That error seems unrelated to loading scann, it cannot find the model at model/1 and I don’t see neither where you copy this file in you docker container. Make sure that container has access to your model and try to use absolute paths whenever possible. Or is the model located in the class/resource path of your JAR?

saurabh_tripathy · January 9, 2023, 3:19pm

@karllessard : Yes the model is located in the resource path. (src/main/resources/model/1)

and in jar I am copying that. If I open my jar, I can see the model in root model directory.

Build.gradle

jar {duplicatesStrategy(DuplicatesStrategy.EXCLUDE)
    manifest {
        attributes(
                'Main-Class': 'org.example.Main'
        )
    }
    from {
        configurations.runtimeClasspath.filter{ it.exists() }.collect { it.isDirectory() ? it : zipTree(it) }
    }
    from 'resources', {
        into 'resources'
    }
}

karllessard · January 9, 2023, 3:30pm

Yes that won’t work like that because the SavedModelBundle expect the model path to be a directory in your file system. You need to convert the resource path to a file path. Something like that should do:

var modelPath = Main.class.getResource("/model/1").toURI().toString();
try (var model = SavedModelBundle.load(modelPath, "serve")) {
   ...
}

saurabh_tripathy · January 9, 2023, 4:33pm

@karllessard : Ok Thanks!! Exec’ing into and running the jar gives me now:

Exception in thread "main" java.lang.UnsatisfiedLinkError: /usr/local/lib/python3.8/dist-packages/scann/scann_ops/cc/_scann_ops.so: undefined symbol: _ZN10tensorflow11ResourceMgr8DoCreateERKSsNS_9TypeIndexES2_PNS_12ResourceBaseE
        at org.tensorflow.TensorFlow.loadLibrary(TensorFlow.java:102)

• [RECORD SET]:
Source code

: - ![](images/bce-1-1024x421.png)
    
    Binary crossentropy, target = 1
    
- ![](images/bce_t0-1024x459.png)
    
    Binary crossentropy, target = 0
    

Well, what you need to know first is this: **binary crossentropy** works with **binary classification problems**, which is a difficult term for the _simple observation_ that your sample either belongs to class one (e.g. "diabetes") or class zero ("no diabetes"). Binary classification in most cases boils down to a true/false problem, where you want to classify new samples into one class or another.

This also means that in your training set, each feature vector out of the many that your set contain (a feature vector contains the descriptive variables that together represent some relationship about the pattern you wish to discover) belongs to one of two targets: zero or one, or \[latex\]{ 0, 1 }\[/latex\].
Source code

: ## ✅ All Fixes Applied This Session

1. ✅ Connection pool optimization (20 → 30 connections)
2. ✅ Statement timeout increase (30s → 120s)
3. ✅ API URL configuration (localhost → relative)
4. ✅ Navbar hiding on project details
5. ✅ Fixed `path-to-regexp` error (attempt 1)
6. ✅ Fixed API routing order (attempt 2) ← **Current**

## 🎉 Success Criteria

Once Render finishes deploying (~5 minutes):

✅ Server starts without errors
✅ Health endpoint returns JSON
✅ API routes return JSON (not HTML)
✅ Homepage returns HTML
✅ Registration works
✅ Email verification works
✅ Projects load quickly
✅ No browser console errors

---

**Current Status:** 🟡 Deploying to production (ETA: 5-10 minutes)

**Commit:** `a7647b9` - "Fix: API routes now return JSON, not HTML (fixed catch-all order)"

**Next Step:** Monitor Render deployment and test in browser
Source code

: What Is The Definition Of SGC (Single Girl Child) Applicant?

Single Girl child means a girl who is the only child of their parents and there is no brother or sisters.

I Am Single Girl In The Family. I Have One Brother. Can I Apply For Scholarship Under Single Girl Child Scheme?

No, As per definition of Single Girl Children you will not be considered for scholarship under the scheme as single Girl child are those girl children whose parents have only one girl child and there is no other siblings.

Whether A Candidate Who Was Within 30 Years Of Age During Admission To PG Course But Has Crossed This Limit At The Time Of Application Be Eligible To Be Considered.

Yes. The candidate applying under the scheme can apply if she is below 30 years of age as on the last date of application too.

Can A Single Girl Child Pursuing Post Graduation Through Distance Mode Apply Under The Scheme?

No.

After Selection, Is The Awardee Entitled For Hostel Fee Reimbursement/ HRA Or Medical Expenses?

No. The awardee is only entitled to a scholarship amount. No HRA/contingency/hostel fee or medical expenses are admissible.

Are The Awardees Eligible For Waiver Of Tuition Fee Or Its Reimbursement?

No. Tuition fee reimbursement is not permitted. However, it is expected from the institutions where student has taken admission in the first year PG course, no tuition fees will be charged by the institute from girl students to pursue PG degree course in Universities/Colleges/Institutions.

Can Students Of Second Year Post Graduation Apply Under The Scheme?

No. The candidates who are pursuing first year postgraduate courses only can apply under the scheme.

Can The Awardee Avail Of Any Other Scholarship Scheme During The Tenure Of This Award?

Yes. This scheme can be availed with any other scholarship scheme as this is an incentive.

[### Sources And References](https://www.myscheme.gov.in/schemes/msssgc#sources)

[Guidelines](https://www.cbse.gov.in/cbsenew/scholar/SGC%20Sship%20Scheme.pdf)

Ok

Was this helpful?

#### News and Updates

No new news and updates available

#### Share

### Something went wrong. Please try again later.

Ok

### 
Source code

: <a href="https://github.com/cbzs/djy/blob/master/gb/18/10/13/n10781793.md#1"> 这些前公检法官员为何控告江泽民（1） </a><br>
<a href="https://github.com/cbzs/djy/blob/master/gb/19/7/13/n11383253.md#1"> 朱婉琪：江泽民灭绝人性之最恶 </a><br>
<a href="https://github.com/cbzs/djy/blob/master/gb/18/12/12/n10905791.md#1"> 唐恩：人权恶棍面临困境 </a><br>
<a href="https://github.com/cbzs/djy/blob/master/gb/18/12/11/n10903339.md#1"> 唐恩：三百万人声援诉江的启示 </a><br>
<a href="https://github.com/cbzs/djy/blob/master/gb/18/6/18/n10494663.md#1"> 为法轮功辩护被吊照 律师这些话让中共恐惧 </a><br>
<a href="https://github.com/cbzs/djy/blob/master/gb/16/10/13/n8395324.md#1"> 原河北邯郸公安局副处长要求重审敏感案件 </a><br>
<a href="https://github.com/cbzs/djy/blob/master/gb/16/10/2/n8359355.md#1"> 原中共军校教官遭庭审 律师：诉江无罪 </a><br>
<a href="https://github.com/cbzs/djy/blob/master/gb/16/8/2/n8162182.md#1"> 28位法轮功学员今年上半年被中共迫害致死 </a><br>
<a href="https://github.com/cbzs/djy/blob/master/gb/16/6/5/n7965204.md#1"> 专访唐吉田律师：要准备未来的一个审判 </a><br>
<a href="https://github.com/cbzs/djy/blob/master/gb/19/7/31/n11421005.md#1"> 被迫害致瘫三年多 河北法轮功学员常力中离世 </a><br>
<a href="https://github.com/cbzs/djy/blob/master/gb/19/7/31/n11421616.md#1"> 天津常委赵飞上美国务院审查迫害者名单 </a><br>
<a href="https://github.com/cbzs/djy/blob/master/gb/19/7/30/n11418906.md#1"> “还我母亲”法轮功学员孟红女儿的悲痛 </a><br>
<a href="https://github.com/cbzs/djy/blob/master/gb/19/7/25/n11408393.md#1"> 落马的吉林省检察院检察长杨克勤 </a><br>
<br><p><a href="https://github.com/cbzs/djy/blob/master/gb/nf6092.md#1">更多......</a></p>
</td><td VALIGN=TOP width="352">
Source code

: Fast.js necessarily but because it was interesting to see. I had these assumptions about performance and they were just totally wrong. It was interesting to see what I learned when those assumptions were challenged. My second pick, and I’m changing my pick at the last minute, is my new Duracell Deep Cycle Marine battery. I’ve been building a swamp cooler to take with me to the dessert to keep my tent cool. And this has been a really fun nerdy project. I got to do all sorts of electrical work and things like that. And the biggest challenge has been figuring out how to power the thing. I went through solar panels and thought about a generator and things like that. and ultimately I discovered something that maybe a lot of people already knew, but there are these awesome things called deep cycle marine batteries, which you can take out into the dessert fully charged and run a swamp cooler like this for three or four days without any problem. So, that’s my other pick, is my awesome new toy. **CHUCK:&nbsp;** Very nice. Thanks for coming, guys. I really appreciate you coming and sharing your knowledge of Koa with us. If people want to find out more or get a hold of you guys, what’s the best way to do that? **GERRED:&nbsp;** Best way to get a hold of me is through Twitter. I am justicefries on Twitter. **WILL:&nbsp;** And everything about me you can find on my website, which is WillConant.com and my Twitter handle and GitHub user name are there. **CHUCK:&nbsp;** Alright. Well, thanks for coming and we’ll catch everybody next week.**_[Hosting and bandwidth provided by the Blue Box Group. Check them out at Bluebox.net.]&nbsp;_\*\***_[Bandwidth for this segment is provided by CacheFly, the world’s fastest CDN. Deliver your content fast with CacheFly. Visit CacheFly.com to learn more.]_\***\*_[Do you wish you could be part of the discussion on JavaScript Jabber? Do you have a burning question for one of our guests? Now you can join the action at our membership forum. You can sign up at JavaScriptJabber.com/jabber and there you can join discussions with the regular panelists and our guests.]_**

• [EXERCISE 1]: Quote the forum thread about loading a saved model from a JAR in full, word for word.
• [EXERCISE 2]: Please print, from the records, the part that opens with the line containing "Once Render finishes" and closes with the line containing "No. The awardee", both lines included, and nothing else.

• [ANSWER AREA 1]:
That error seems unrelated to loading scann, it cannot find the model at model/1 and I don’t see neither where you copy this file in you docker container. Make sure that container has access to your model and try to use absolute paths whenever possible. Or is the model located in the class/resource path of your JAR?

saurabh_tripathy · January 9, 2023, 3:19pm

@karllessard : Yes the model is located in the resource path. (src/main/resources/model/1)

and in jar I am copying that. If I open my jar, I can see the model in root model directory.

Build.gradle

jar {duplicatesStrategy(DuplicatesStrategy.EXCLUDE)
    manifest {
        attributes(
                'Main-Class': 'org.example.Main'
        )
    }
    from {
        configurations.runtimeClasspath.filter{ it.exists() }.collect { it.isDirectory() ? it : zipTree(it) }
    }
    from 'resources', {
        into 'resources'
    }
}

karllessard · January 9, 2023, 3:30pm

Yes that won’t work like that because the SavedModelBundle expect the model path to be a directory in your file system. You need to convert the resource path to a file path. Something like that should do:

var modelPath = Main.class.getResource("/model/1").toURI().toString();
try (var model = SavedModelBundle.load(modelPath, "serve")) {
   ...
}

saurabh_tripathy · January 9, 2023, 4:33pm

@karllessard : Ok Thanks!! Exec’ing into and running the jar gives me now:

Exception in thread "main" java.lang.UnsatisfiedLinkError: /usr/local/lib/python3.8/dist-packages/scann/scann_ops/cc/_scann_ops.so: undefined symbol: _ZN10tensorflow11ResourceMgr8DoCreateERKSsNS_9TypeIndexES2_PNS_12ResourceBaseE
        at org.tensorflow.TensorFlow.loadLibrary(TensorFlow.java:102)

• [ANSWER AREA 2]:
Once Render finishes deploying (~5 minutes):

✅ Server starts without errors
✅ Health endpoint returns JSON
✅ API routes return JSON (not HTML)
✅ Homepage returns HTML
✅ Registration works
✅ Email verification works
✅ Projects load quickly
✅ No browser console errors

---

**Current Status:** 🟡 Deploying to production (ETA: 5-10 minutes)

**Commit:** `a7647b9` - "Fix: API routes now return JSON, not HTML (fixed catch-all order)"

**Next Step:** Monitor Render deployment and test in browser
Source code

: What Is The Definition Of SGC (Single Girl Child) Applicant?

Single Girl child means a girl who is the only child of their parents and there is no brother or sisters.

I Am Single Girl In The Family. I Have One Brother. Can I Apply For Scholarship Under Single Girl Child Scheme?

No, As per definition of Single Girl Children you will not be considered for scholarship under the scheme as single Girl child are those girl children whose parents have only one girl child and there is no other siblings.

Whether A Candidate Who Was Within 30 Years Of Age During Admission To PG Course But Has Crossed This Limit At The Time Of Application Be Eligible To Be Considered.

Yes. The candidate applying under the scheme can apply if she is below 30 years of age as on the last date of application too.

Can A Single Girl Child Pursuing Post Graduation Through Distance Mode Apply Under The Scheme?

No.

After Selection, Is The Awardee Entitled For Hostel Fee Reimbursement/ HRA Or Medical Expenses?

No. The awardee is only entitled to a scholarship amount. No HRA/contingency/hostel fee or medical expenses are admissible.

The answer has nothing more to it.